— Extracted records —
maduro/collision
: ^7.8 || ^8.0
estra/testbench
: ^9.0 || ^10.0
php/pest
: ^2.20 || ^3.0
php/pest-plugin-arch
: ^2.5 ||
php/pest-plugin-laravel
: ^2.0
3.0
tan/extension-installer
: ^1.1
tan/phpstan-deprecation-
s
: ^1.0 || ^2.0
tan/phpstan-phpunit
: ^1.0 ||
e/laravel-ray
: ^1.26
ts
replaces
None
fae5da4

— Assigned task —
Reproduce, without alteration, the lines of the entries from the very first line through the line that contains "tan/phpstan-phpunit", both ends included.

— Result for this task —
maduro/collision
: ^7.8 || ^8.0
estra/testbench
: ^9.0 || ^10.0
php/pest
: ^2.20 || ^3.0
php/pest-plugin-arch
: ^2.5 ||
php/pest-plugin-laravel
: ^2.0
3.0
tan/extension-installer
: ^1.1
tan/phpstan-deprecation-
s
: ^1.0 || ^2.0
tan/phpstan-phpunit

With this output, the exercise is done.